* [Entries shown]:
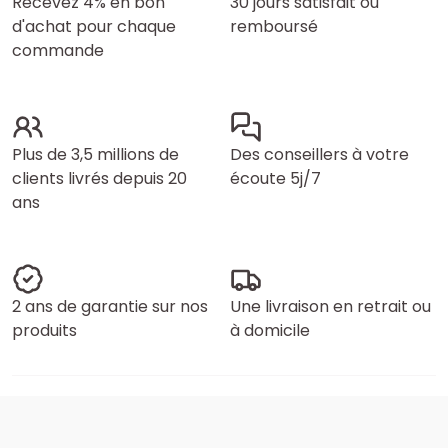
Recevez 4% en bon
30 jours satisfait ou
d'achat pour chaque
remboursé
commande
Plus de 3,5 millions de
Des conseillers à votre
clients livrés depuis 20
écoute 5j/7
ans
2 ans de garantie sur nos
Une livraison en retrait ou
produits
à domicile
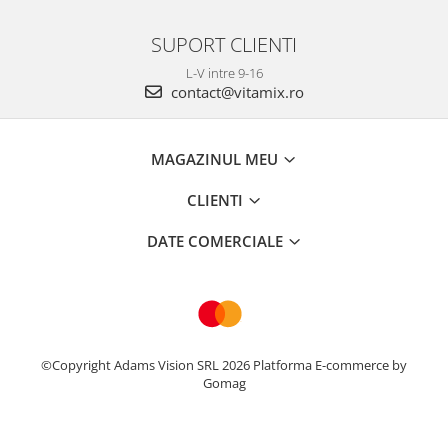
SUPORT CLIENTI
L-V intre 9-16
contact@vitamix.ro
MAGAZINUL MEU
CLIENTI
DATE COMERCIALE
©Copyright Adams Vision SRL 2026
Platforma E-commerce by
Gomag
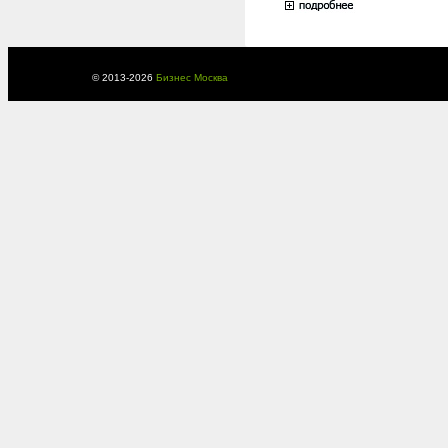
© 2013-
2026
Бизнес Москва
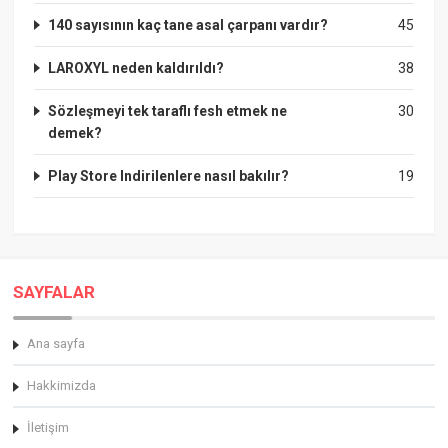
140 sayısının kaç tane asal çarpanı vardır?
45
LAROXYL neden kaldırıldı?
38
Sözleşmeyi tek taraflı fesh etmek ne
30
demek?
Play Store Indirilenlere nasıl bakılır?
19
SAYFALAR
Ana sayfa
Hakkimizda
İletişim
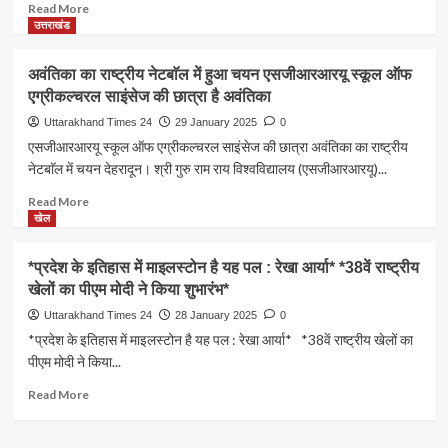
की
लड़के
Read
Read More
बेटी
को
more
उत्तराखंड
रमिता
पहुंचा
about
के
गया
मैक्स
अवंतिका का राष्ट्रीय नेटबाॅल में हुआ चयन एसजीआरआरयू स्कूल ऑफ
नाम*
जेल
अस्पताल
एग्रीकल्चरल साइंसेज की छात्रा है अवंतिका
*10
देहरादून
मीटर
ने
Uttarakhand Times 24
29 January 2025
0
की
51
एसजीआरआरयू स्कूल ऑफ एग्रीकल्चरल साइंसेज की छात्रा अवंतिका का राष्ट्रीय
एयर
वर्षीय
नेटबाॅल में चयन देहरादून। श्री गुरु राम राय विश्वविद्यालय (एसजीआरआरयू)...
रायफल
मरीज
महिला
से
Read
Read More
स्पर्धा
जटिल
more
खेल
में
किडनी
about
रही
ट्यूमर
अवंतिका
*प्रदेश के इतिहास में माइलस्टोन है यह पल : रेखा आर्या* *38वें राष्ट्रीय
सफल*
निकाला
का
खेलों का पीएम मोदी ने किया शुभारंभ*
राष्ट्रीय
नेटबाॅल
Uttarakhand Times 24
28 January 2025
0
में
*प्रदेश के इतिहास में माइलस्टोन है यह पल : रेखा आर्या* *38वें राष्ट्रीय खेलों का
हुआ
पीएम मोदी ने किया...
चयन
एसजीआरआरयू
Read
Read More
स्कूल
more
ऑफ
about
एग्रीकल्चरल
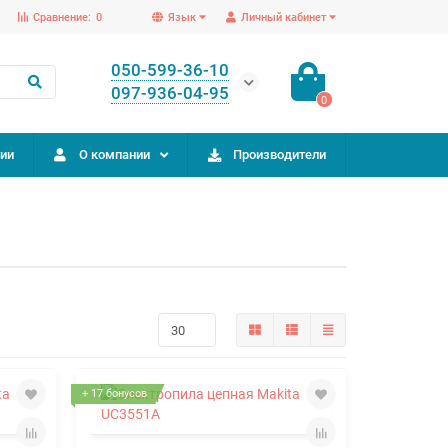
Сравнение:
0
Язык
Личный кабинет
050-599-36-10
097-936-04-95
0
ии
О компании
Производители
+ 17 бонусов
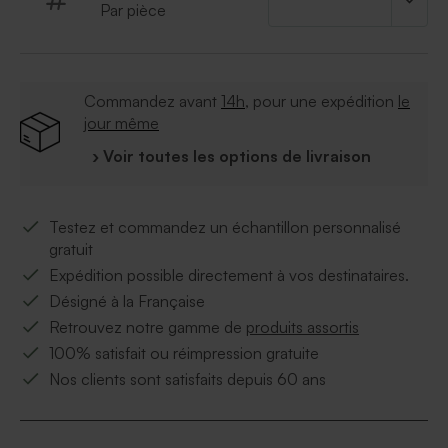
Par pièce
Commandez avant
14h
, pour une expédition
le
jour même
› Voir toutes les options de livraison
Testez et commandez un échantillon personnalisé
gratuit
Expédition possible directement à vos destinataires.
Désigné à la Française
Retrouvez notre gamme de
produits assortis
100% satisfait ou réimpression gratuite
Nos clients sont satisfaits depuis 60 ans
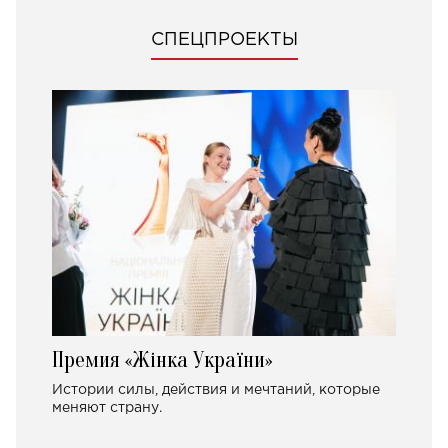
СПЕЦПРОЕКТЫ
Премия «Жінка України»
Истории силы, действия и мечтаний, которые
меняют страну.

* [Action item]: Everything in the records that precede this task must be written out again exactly, except the pictures.

* [Answer box]:
Recevez 4% en bon
30 jours satisfait ou
d'achat pour chaque
remboursé
commande
Plus de 3,5 millions de
Des conseillers à votre
clients livrés depuis 20
écoute 5j/7
ans
2 ans de garantie sur nos
Une livraison en retrait ou
produits
à domicile
SUPORT CLIENTI
L-V intre 9-16
contact@vitamix.ro
MAGAZINUL MEU
CLIENTI
DATE COMERCIALE
©Copyright Adams Vision SRL 2026
Platforma E-commerce by
Gomag
© 2013-
2026
Бизнес Москва
140 sayısının kaç tane asal çarpanı vardır?
45
LAROXYL neden kaldırıldı?
38
Sözleşmeyi tek taraflı fesh etmek ne
30
demek?
Play Store Indirilenlere nasıl bakılır?
19
SAYFALAR
Ana sayfa
Hakkimizda
İletişim
की
लड़के
Read
Read More
बेटी
को
more
उत्तराखंड
रमिता
पहुंचा
about
के
गया
मैक्स
अवंतिका का राष्ट्रीय नेटबाॅल में हुआ चयन एसजीआरआरयू स्कूल ऑफ
नाम*
जेल
अस्पताल
एग्रीकल्चरल साइंसेज की छात्रा है अवंतिका
*10
देहरादून
मीटर
ने
Uttarakhand Times 24
29 January 2025
0
की
51
एसजीआरआरयू स्कूल ऑफ एग्रीकल्चरल साइंसेज की छात्रा अवंतिका का राष्ट्रीय
एयर
वर्षीय
नेटबाॅल में चयन देहरादून। श्री गुरु राम राय विश्वविद्यालय (एसजीआरआरयू)...
रायफल
मरीज
महिला
से
Read
Read More
स्पर्धा
जटिल
more
खेल
में
किडनी
about
रही
ट्यूमर
अवंतिका
*प्रदेश के इतिहास में माइलस्टोन है यह पल : रेखा आर्या* *38वें राष्ट्रीय
सफल*
निकाला
का
खेलों का पीएम मोदी ने किया शुभारंभ*
राष्ट्रीय
नेटबाॅल
Uttarakhand Times 24
28 January 2025
0
में
*प्रदेश के इतिहास में माइलस्टोन है यह पल : रेखा आर्या* *38वें राष्ट्रीय खेलों का
हुआ
पीएम मोदी ने किया...
चयन
एसजीआरआरयू
Read
Read More
स्कूल
more
ऑफ
about
एग्रीकल्चरल
Сравнение:
0
Язык
Личный кабинет
050-599-36-10
097-936-04-95
0
ии
О компании
Производители
+ 17 бонусов
Par pièce
Commandez avant
14h
, pour une expédition
le
jour même
› Voir toutes les options de livraison
Testez et commandez un échantillon personnalisé
gratuit
Expédition possible directement à vos destinataires.
Désigné à la Française
Retrouvez notre gamme de
produits assortis
100% satisfait ou réimpression gratuite
Nos clients sont satisfaits depuis 60 ans
СПЕЦПРОЕКТЫ
Премия «Жінка України»
Истории силы, действия и мечтаний, которые
меняют страну.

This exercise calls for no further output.